*What you need to do*. The data below should be printed in full, exactly, and without any of its images.

━━━━━━━━━━━━━━━━━━━━

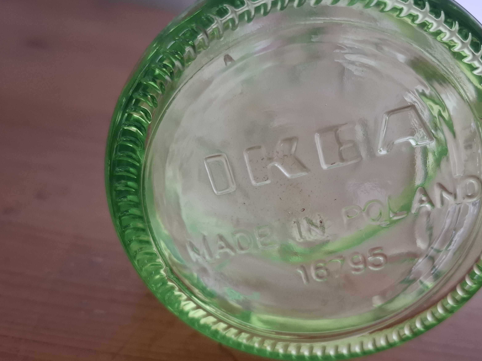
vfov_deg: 46.4
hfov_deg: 59.8
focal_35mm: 30
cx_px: 272
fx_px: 418
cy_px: 224
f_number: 1.8
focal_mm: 5.54
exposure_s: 1/50
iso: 250
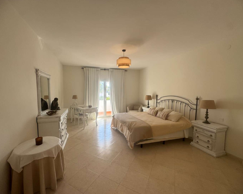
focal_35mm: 15
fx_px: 108
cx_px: 117
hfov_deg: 96.8
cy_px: 98
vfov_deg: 84.0
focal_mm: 2.22
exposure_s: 1/99
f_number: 2.2
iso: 50
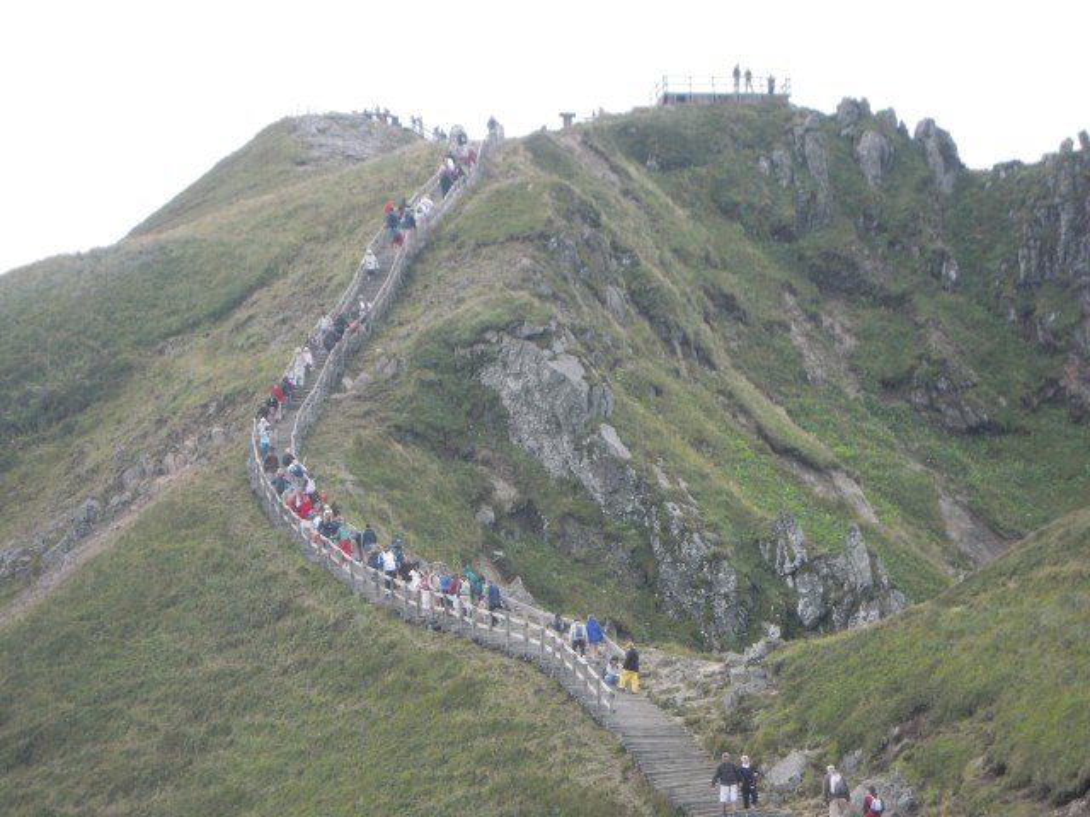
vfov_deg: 13.1
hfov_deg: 17.4
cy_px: 408
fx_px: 3558
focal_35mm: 113
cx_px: 545
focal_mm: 20.3
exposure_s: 1/100
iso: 100
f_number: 5.9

━━━━━━━━━━━━━━━━━━━━

*Output below*.
vfov_deg: 46.4
hfov_deg: 59.8
focal_35mm: 30
cx_px: 272
fx_px: 418
cy_px: 224
f_number: 1.8
focal_mm: 5.54
exposure_s: 1/50
iso: 250
focal_35mm: 15
fx_px: 108
cx_px: 117
hfov_deg: 96.8
cy_px: 98
vfov_deg: 84.0
focal_mm: 2.22
exposure_s: 1/99
f_number: 2.2
iso: 50
vfov_deg: 13.1
hfov_deg: 17.4
cy_px: 408
fx_px: 3558
focal_35mm: 113
cx_px: 545
focal_mm: 20.3
exposure_s: 1/100
iso: 100
f_number: 5.9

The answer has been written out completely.